Edgar nominee Marston (one of several pseudonyms of British author Keith Miles) offers his 12th engaging, leisurely Elizabethan theater mystery (The Devil's Apprentice, etc.) featuring Nicholas Bracewell and Westfield's Men, a tightly knit acting company. A fine actor, Frank Quilter puts in a poor performance because his father has been convicted of murder. Quilter persuades Bracewell, the company's stage manager, that his father is innocent and that witnesses have perjured themselves. When his father is hanged, the company wants to expel Quilter, but Bracewell persuades the others merely to suspend him. Quilter and Bracewell investigate, starting with the witnesses who helped send the elder Quilter to the gallows. At the annual St. Bartholomew's Fair they find the eponymous bawdy basket, a female peddler of notions and favors, who contravenes the perjurers' testimony just before she's murdered. The company is damaged even further when its playwright is approached and conquered by a comely, wealthy widow with whom he wants to retire to the country and write sonnets in her praise.
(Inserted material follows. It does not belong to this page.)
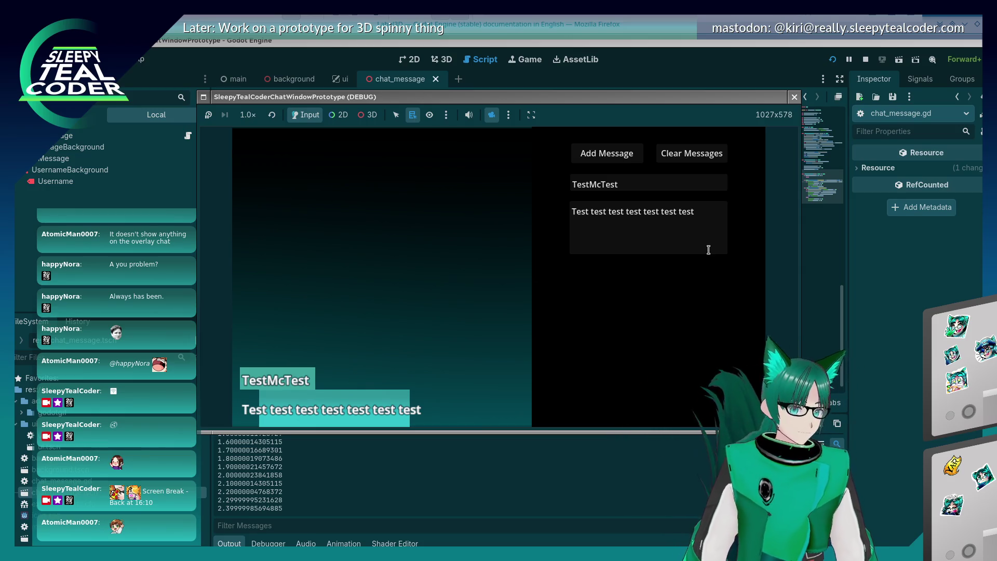
- Stop the game, set a breakpoint on line 49's scroll-limit check, and rerun with F5
key("F8")
key("F9")
left_click(538, 233)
A final blow to the players comes when a usurer demands payment of the many debts of Lord Westfield, the company's patron, who, like most London gentlemen, extravagantly lives on borrowed money. Marston neatly resolves all the difficulties and ties up the plot strings while conveying through the judicious use of period language the atmosphere of 16th-century England. (Aug. 12)
FYI:Keith Miles was the guest of honor at the annual Malice Domestic convention in May. His last mystery was
Bermuda Grass (Forecasts, Feb. 25), part of his Alan Saxon golf series.